It is pledge season at fraternities and sororities all over
the US. New initiates into these groups
spend a chunk of their first semester engaging in all kinds of activities from
the mundane (wearing an article of clothing to distinguish them from other members
of the group) to the extreme.
Occasionally, stories of hazing rituals make the news when a student is
injured.
Fraternities and Sororities are hardly the only groups in
the world that engage in extreme rituals.
Anthropologists have documented all kind of practices from a variety of
cultures that can be hard to understand for outside observers.
Clearly, these rituals have to serve some function. The speculation is that the most extreme
rituals create some kind of social bonding among the individuals who
participate in them as well as those who observe them.
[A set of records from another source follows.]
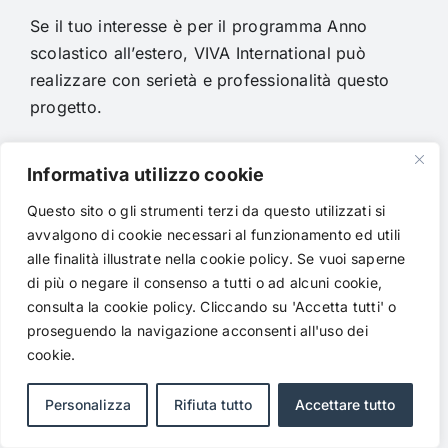
Se il tuo interesse è per il programma Anno
scolastico all’estero, VIVA International può
realizzare con serietà e professionalità questo
progetto.
Non perdere tempo inutilmente rischiando di
Informativa utilizzo cookie
sbagliare, vai sul sicuro e contattaci ora.
Questo sito o gli strumenti terzi da questo utilizzati si
avvalgono di cookie necessari al funzionamento ed utili
Compila il form sottostante, ti
alle finalità illustrate nella cookie policy. Se vuoi saperne
risponderemo il prima possibile
di più o negare il consenso a tutti o ad alcuni cookie,
consulta la cookie policy. Cliccando su 'Accetta tutti' o
proseguendo la navigazione acconsenti all'uso dei
"
*
" indica i campi obbligatori
cookie.
Nome
*
Personalizza
Rifiuta tutto
Accettare tutto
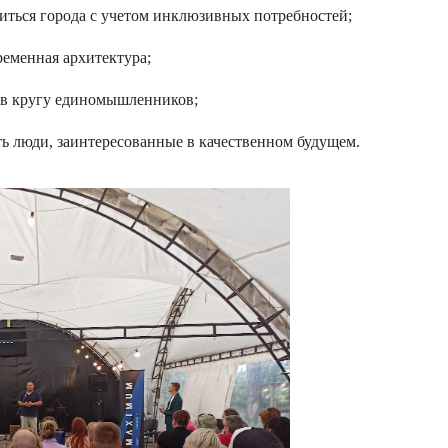
иться города с учетом инклюзивных потребностей;
ременная архитектура;
 в кругу единомышленников;
сть люди, заинтересованные в качественном будущем.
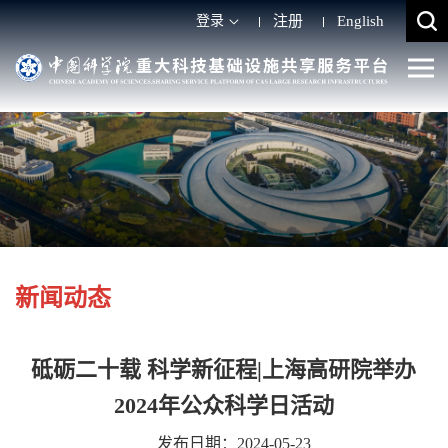
登录
注册
English
新闻动态
砥砺二十载 科学新征程|上海高研院举办
2024年公众科学日活动
发布日期：2024-05-23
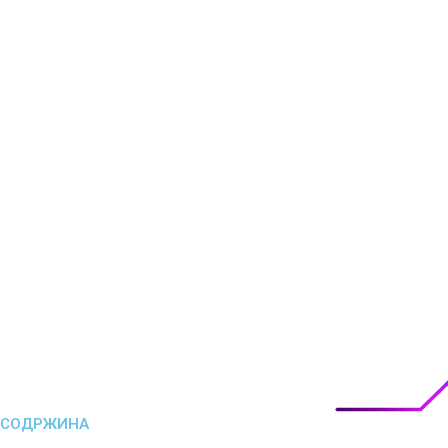
СОДРЖИНА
A fascinating paper by Dimitris Xygalatas and
several co-authors in the August, 2013 issue of Psychological Science presents a field study that provides some
data to back up this proposal.
This study was done in Mauritius. The people there have a number of cultural
identities including their religious identity as Hindu and their national
identity of being Mauritian.
The researchers studied two rituals surrounding the Hindu
festival of Thaipusam. One ritual
involved a period of group singing and prayer.
The second ritual was more extreme.
In this ritual participants were given several piercings on their body,
they had to carry heavy objects, drag a cart attached to their skin with hooks,
and had to climb a mountain barefoot. In
this second ritual, some people perform the ritual, while others observe it and
walk alongside the performers.
Participants were tested either right after the prayer
ritual or right after the extreme ritual. All participants would ultimately
participate in both rituals in some way, so the results do not reflect that
different types of people do the prayer and extreme rituals. The participants were given questions about
their identity to determine whether they identified more as Hindu or more as
Mauritian in that moment. Those involved
in the extreme ritual as performers rated their level of pain. Those involved in the extreme ritual as
observers rated the level of pain they perceived in others.
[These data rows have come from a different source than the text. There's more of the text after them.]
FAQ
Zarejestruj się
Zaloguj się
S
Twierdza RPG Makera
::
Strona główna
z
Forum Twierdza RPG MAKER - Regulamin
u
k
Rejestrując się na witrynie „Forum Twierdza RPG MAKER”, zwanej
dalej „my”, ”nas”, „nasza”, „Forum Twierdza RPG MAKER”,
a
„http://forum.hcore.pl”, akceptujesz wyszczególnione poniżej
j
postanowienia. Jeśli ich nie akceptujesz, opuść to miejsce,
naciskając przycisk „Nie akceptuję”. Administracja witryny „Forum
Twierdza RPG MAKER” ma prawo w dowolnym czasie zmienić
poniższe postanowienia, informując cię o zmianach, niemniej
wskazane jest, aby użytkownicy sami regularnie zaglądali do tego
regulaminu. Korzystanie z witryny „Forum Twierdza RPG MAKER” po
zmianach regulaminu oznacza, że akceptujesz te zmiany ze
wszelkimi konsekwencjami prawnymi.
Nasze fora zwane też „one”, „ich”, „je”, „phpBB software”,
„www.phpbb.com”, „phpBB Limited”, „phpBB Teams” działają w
Finally, at the end of the study, participants were given an
envelope with money (200 rupees, which is a lot of money for these
participants). They were allowed to keep
that money, but were also given the opportunity to donate that money to the
temple. The donations were made in a
private room where the participants were not being observed, but the experimenters
had a way to track the amount of money given by each participant.
The people who
performed the extreme ritual identified most strongly as Mauritian rather than
Hindu. Those who were tested after the
prayer ritual also identified as Mauritian, but much less strongly than those
who performed the extreme ritual. Those
tested after observing the extreme ritual came out in between in their
identity.
The participants who engaged in the extreme ritual as
performers or as observers donated significantly more money to the temple than
those who were tested after the prayer ritual.
The amount of money people gave following the extreme ritual was
correlated with the level of pain they experienced or perceived in others. The more pain, the more that they gave.
This work suggests that extreme rituals have two important
influences on communities. First, they
increase people’s identity with the group, particular at the time that those
rituals are being performed. Second,
they make people more likely to sacrifice their own personal resources for the
group. Participants were paid a lot of
money in this study, and yet those who had just performed the extreme ritual
gave nearly all of it back to the temple.
These benefits are an important reason why cultures keep performing
painful and potentially dangerous rituals.